→ Selected extract
=== Section Start ===
Personal information
- Full name: José Araquistáin Arrieta
- Date of birth: 4 March 1937
- Place of birth: Azkoitia, Spain
- Date of death: 28 September 2025 (aged 88)
- Height: 1.80 m (5 ft 11 in)
- Position: Goalkeeper

Youth career
- Elgoibar
- Real Sociedad

Senior career*
- Years: Team / Apps / (Gls)
- 1956–1961: Real Sociedad / 106 / (0)
- 1956: → Eibar (loan) / 6 / (0)
- 1961–1968: Real Madrid / 57 / (0)
- 1968–1971: Elche / 49 / (0)
- 1971–1973: Castellón / 35 / (0)
- Total:  / 253 / (0)

International career
- 1959–1960: Spain U21 / 3 / (0)
- 1958–1959: Spain B / 3 / (0)
- 1960–1962: Spain / 6 / (0)

= José Araquistáin =

Spanish footballer (1937–2025)

José Araquistáin Arrieta (4 March 1937 – 28 September 2025) was a Spanish footballer who played as a goalkeeper.

==Club career==
===Real Sociedad===
Born in Azkoitia, Gipuzkoa, Araquistáin started his career with local Real Sociedad, playing five La Liga seasons with the club and being first-choice in four of those. He made his debut in the competition on 2 December 1956, in a 3–2 away win against Celta de Vigo.
=== Section End ===
→ Required work
In the José Araquistáin profile, rewrite the part that opens with the words containing "- 1956–1961: Real" and closes with "Spain B / 3 / (0)", switching "Elche" to "Hércules".

→ Entries provided
=== Section Start ===
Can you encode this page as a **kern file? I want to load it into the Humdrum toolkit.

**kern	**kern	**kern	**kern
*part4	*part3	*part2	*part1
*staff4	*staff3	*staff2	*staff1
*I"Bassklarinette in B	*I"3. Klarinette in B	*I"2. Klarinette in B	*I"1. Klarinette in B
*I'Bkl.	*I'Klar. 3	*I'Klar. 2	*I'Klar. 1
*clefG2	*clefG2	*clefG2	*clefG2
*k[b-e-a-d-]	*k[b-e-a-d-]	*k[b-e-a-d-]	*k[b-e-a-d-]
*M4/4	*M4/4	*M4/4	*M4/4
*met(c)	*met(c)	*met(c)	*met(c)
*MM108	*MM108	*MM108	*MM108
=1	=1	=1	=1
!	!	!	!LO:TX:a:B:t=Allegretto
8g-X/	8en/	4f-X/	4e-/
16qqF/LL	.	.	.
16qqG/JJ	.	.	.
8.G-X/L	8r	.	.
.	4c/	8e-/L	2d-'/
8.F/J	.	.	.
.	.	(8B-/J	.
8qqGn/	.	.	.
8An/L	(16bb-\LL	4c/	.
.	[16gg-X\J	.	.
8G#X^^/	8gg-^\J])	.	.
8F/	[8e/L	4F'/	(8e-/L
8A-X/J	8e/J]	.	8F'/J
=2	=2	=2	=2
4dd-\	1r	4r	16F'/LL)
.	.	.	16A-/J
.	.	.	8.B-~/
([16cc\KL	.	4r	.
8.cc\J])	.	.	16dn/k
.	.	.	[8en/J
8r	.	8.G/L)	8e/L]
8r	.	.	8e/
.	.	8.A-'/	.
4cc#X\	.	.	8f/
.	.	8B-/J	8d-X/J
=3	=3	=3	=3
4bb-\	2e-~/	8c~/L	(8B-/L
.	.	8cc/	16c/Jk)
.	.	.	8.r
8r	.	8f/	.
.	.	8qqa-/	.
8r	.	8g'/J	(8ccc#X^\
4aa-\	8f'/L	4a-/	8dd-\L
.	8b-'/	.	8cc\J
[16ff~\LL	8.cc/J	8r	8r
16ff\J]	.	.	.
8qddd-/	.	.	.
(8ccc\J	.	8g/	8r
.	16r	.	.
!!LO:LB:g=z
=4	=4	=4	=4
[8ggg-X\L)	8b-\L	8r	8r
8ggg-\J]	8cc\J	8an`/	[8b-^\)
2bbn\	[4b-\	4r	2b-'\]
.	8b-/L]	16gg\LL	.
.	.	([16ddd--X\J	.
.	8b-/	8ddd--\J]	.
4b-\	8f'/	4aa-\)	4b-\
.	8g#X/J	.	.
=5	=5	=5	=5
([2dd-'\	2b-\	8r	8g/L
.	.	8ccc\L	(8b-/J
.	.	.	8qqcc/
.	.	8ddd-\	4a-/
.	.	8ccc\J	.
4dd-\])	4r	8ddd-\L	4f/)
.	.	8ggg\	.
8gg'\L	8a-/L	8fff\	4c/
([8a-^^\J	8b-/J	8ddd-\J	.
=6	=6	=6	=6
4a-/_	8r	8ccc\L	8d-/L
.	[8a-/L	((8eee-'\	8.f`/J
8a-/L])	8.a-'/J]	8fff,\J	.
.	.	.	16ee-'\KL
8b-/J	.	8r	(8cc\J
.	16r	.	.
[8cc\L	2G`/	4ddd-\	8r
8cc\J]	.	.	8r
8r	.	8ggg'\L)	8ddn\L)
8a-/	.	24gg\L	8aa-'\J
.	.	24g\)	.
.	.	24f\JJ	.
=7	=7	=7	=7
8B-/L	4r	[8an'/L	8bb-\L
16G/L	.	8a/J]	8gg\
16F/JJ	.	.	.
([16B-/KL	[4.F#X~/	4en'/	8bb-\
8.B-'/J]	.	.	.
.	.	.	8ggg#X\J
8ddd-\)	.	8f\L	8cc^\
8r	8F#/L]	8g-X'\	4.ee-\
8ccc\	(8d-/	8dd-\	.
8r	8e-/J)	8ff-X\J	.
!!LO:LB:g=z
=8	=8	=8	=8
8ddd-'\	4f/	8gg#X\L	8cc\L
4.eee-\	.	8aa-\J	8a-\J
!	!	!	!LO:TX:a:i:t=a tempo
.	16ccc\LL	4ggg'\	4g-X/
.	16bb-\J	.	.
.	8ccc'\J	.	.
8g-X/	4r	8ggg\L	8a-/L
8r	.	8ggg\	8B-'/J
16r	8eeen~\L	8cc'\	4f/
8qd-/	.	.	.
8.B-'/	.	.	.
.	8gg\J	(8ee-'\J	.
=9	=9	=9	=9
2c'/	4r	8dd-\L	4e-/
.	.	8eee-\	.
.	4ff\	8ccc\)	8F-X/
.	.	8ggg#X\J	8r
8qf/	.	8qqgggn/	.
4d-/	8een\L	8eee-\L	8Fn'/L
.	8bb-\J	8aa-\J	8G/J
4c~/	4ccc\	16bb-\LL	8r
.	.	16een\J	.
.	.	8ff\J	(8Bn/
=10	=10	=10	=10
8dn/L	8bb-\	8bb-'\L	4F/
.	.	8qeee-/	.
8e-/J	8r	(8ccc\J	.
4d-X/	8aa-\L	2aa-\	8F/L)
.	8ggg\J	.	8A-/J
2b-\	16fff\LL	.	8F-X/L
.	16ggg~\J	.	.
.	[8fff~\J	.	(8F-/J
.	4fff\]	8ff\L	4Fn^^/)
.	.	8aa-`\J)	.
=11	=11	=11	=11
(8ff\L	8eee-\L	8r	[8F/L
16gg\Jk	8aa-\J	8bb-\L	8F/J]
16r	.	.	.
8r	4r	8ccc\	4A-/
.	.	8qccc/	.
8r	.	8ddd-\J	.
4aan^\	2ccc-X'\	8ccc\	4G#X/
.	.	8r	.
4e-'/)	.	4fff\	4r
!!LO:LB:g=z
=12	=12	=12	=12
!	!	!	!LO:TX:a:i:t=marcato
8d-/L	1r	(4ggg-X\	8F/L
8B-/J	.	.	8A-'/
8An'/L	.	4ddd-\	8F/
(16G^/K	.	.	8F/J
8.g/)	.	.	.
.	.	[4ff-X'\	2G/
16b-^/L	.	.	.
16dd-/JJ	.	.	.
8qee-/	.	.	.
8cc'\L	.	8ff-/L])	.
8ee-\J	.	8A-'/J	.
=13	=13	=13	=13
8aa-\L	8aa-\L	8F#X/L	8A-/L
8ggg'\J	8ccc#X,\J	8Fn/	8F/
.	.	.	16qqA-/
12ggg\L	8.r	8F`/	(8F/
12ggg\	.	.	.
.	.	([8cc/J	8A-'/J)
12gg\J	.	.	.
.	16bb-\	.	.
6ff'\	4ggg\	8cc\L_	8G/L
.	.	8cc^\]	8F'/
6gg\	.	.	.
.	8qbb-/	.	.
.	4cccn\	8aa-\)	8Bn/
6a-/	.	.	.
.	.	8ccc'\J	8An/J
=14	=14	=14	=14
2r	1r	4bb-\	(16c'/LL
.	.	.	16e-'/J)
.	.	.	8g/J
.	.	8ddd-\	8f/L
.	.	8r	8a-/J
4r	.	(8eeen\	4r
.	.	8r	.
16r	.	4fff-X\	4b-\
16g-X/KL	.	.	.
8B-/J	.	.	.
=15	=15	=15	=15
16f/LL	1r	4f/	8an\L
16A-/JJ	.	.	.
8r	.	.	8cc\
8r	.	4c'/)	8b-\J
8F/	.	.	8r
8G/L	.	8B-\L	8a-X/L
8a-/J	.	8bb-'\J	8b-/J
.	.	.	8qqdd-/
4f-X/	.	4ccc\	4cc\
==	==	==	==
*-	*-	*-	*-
=== Section End ===
→ Answer to this problem
- 1956–1961: Real Sociedad / 106 / (0)
- 1956: → Eibar (loan) / 6 / (0)
- 1961–1968: Real Madrid / 57 / (0)
- 1968–1971: Hércules / 49 / (0)
- 1971–1973: Castellón / 35 / (0)
- Total:  / 253 / (0)

International career
- 1959–1960: Spain U21 / 3 / (0)
- 1958–1959: Spain B / 3 / (0)